Wenn die Tage nebliger und kürzer werden, es scheinbar nicht mehr richtig hell wird und um uns rum die Nasen schniefen, bekommt man wieder den guten Ratschlag: Stärke Dein Immunsystem! Aber was genau ist denn das Immunsystem überhaupt? 

 

Das Immunsystem ist ein Abwehrsystem, das eng mit dem Hormon- und Nervensystem unseres Körpers zusammenarbeitet. Wenn der Körper von äußeren Einflüssen wie Keimen, Viren, Bakterien angegriffen oder auch von Stress, Gefühlen und Gedanken überwältigt wird, setzt das Immunsystem ein. Es bekämpft, es zerstört, es schützt den Organismus – es ist unser persönlicher Wächter vor schädigenden Einflüssen aus der Umwelt. 

 

Das Abwehrsystem verrichtet seine Arbeit im Lymphgewebe des Körpers. Dazu gehören Rachen, Zunge, Gaumenmandeln sowie die Milz und der Dünndarm. Über Jahre werden wir mit Erregern konfrontiert, die dazu dienen, sich nach und nach eine aktive Immunität zuzulegen.

 

Die eigentlichen Abwehrzellen sind die sogenannten Leukozyten – die weißen Blutkörperchen. Diese werden im Knochenmark gebildet.

 

Das Immunsystem arbeitet sowohl auf der körperlichen Ebene, als auch auf der seelischen Ebene. Dabei reagiert jeder Organismus individuell und hat seine schwachen Körperregionen, die eher zu Erkrankungen neigen, als andere.

 

Und was führt nun zu einer Schwäche des Immunsystems?

 

Zum einen können Autoimmunkrankheiten das Immunsystem schwächen. Dabei richtet sich die Abwehr nicht gegen die Schädlinge, sondern gegen das eigene Körpergewebe.
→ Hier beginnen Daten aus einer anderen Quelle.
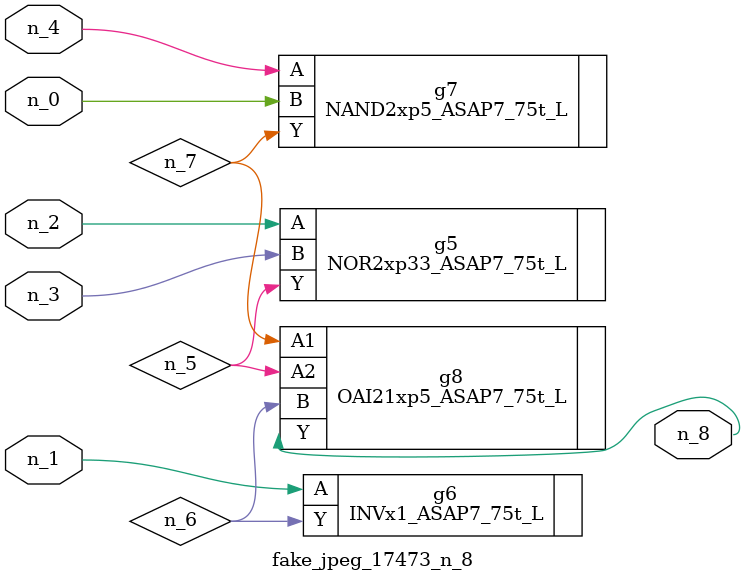
<source format=v>
module fake_jpeg_17473_n_8 (n_3, n_2, n_1, n_0, n_4, n_8);

input n_3;
input n_2;
input n_1;
input n_0;
input n_4;

output n_8;

wire n_6;
wire n_5;
wire n_7;

NOR2xp33_ASAP7_75t_L g5 ( 
.A(n_2),
.B(n_3),
.Y(n_5)
);

INVx1_ASAP7_75t_L g6 ( 
.A(n_1),
.Y(n_6)
);

NAND2xp5_ASAP7_75t_L g7 ( 
.A(n_4),
.B(n_0),
.Y(n_7)
);

OAI21xp5_ASAP7_75t_L g8 ( 
.A1(n_7),
.A2(n_5),
.B(n_6),
.Y(n_8)
);


endmodule
</source>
Auch Medikamente können das Immunsystem schwächen, chronische Infektionen oder übertriebene Hungerzustände. Allgemein sind körperliche Einflüsse, bei denen es zu starkem Eiweißverlust kommt, dafür verantwortlich, dass das Immunsystem nicht richtig funktioniert. Schließlich ist Eiweiß mit gut 1,5 kg Masse der Hauptbaustoff des Immunsystems.